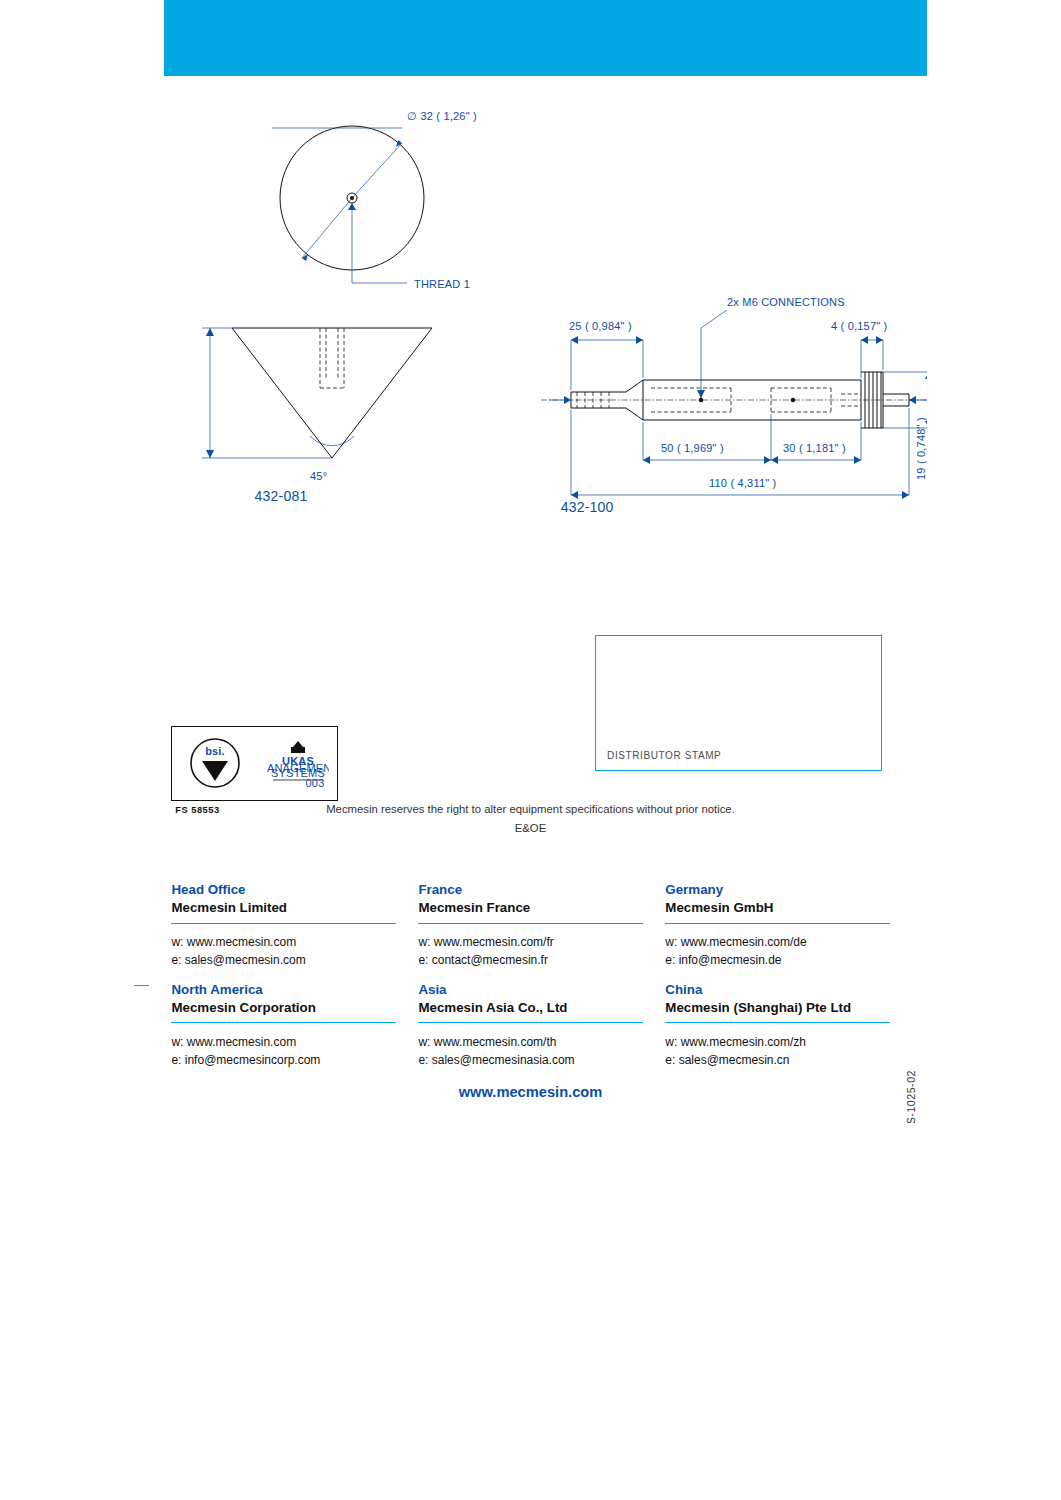∅ 32 ( 1,26" ) THREAD 1 38,6 ( 1,52" ) 45° 25 ( 0,984" ) 2x M6 CONNECTIONS 4 ( 0,157" ) THREAD 1 THREAD 2 50 ( 1,969" ) 30 ( 1,181" ) 110 ( 4,311" ) 19 ( 0,748" )
432-081
432-100
DISTRIBUTOR STAMP
bsi. UKAS MANAGEMENT SYSTEMS 003
FS 58553
Mecmesin reserves the right to alter equipment specifications without prior notice. E&OE
Head Office
Mecmesin Limited
w: www.mecmesin.com
e: sales@mecmesin.com
France
Mecmesin France
w: www.mecmesin.com/fr
e: contact@mecmesin.fr
Germany
Mecmesin GmbH
w: www.mecmesin.com/de
e: info@mecmesin.de
North America
Mecmesin Corporation
w: www.mecmesin.com
e: info@mecmesincorp.com
Asia
Mecmesin Asia Co., Ltd
w: www.mecmesin.com/th
e: sales@mecmesinasia.com
China
Mecmesin (Shanghai) Pte Ltd
w: www.mecmesin.com/zh
e: sales@mecmesin.cn
www.mecmesin.com
DS-1025-02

************

• **WHAT IS BEING ASKED**
Make an exact copy of the records above. Keep out every picture.

• **WRITTEN RESPONSE**
∅ 32 ( 1,26" ) THREAD 1 38,6 ( 1,52" ) 45° 25 ( 0,984" ) 2x M6 CONNECTIONS 4 ( 0,157" ) THREAD 1 THREAD 2 50 ( 1,969" ) 30 ( 1,181" ) 110 ( 4,311" ) 19 ( 0,748" )
432-081
432-100
DISTRIBUTOR STAMP
bsi. UKAS MANAGEMENT SYSTEMS 003
FS 58553
Mecmesin reserves the right to alter equipment specifications without prior notice. E&OE
Head Office
Mecmesin Limited
w: www.mecmesin.com
e: sales@mecmesin.com
France
Mecmesin France
w: www.mecmesin.com/fr
e: contact@mecmesin.fr
Germany
Mecmesin GmbH
w: www.mecmesin.com/de
e: info@mecmesin.de
North America
Mecmesin Corporation
w: www.mecmesin.com
e: info@mecmesincorp.com
Asia
Mecmesin Asia Co., Ltd
w: www.mecmesin.com/th
e: sales@mecmesinasia.com
China
Mecmesin (Shanghai) Pte Ltd
w: www.mecmesin.com/zh
e: sales@mecmesin.cn
www.mecmesin.com
DS-1025-02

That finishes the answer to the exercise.